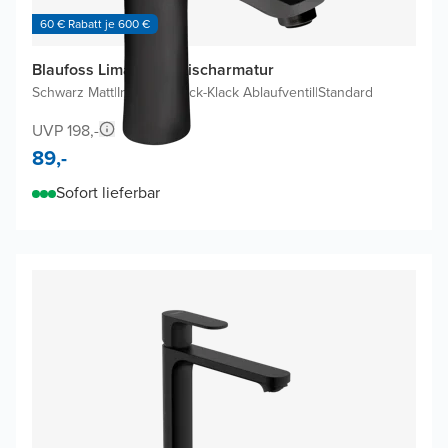
60 € Rabatt je 600 €
Blaufoss Lima Waschtischarmatur
Schwarz Matt
|
Inklusive Klick-Klack Ablaufventil
|
Standard
UVP 198,-
89,-
Sofort lieferbar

• **Task directions**:
The entries are to be restated word for word, with pictures omitted.

• **Output for this exercise**:
60 € Rabatt je 600 €
Blaufoss Lima Waschtischarmatur
Schwarz Matt
|
Inklusive Klick-Klack Ablaufventil
|
Standard
UVP 198,-
89,-
Sofort lieferbar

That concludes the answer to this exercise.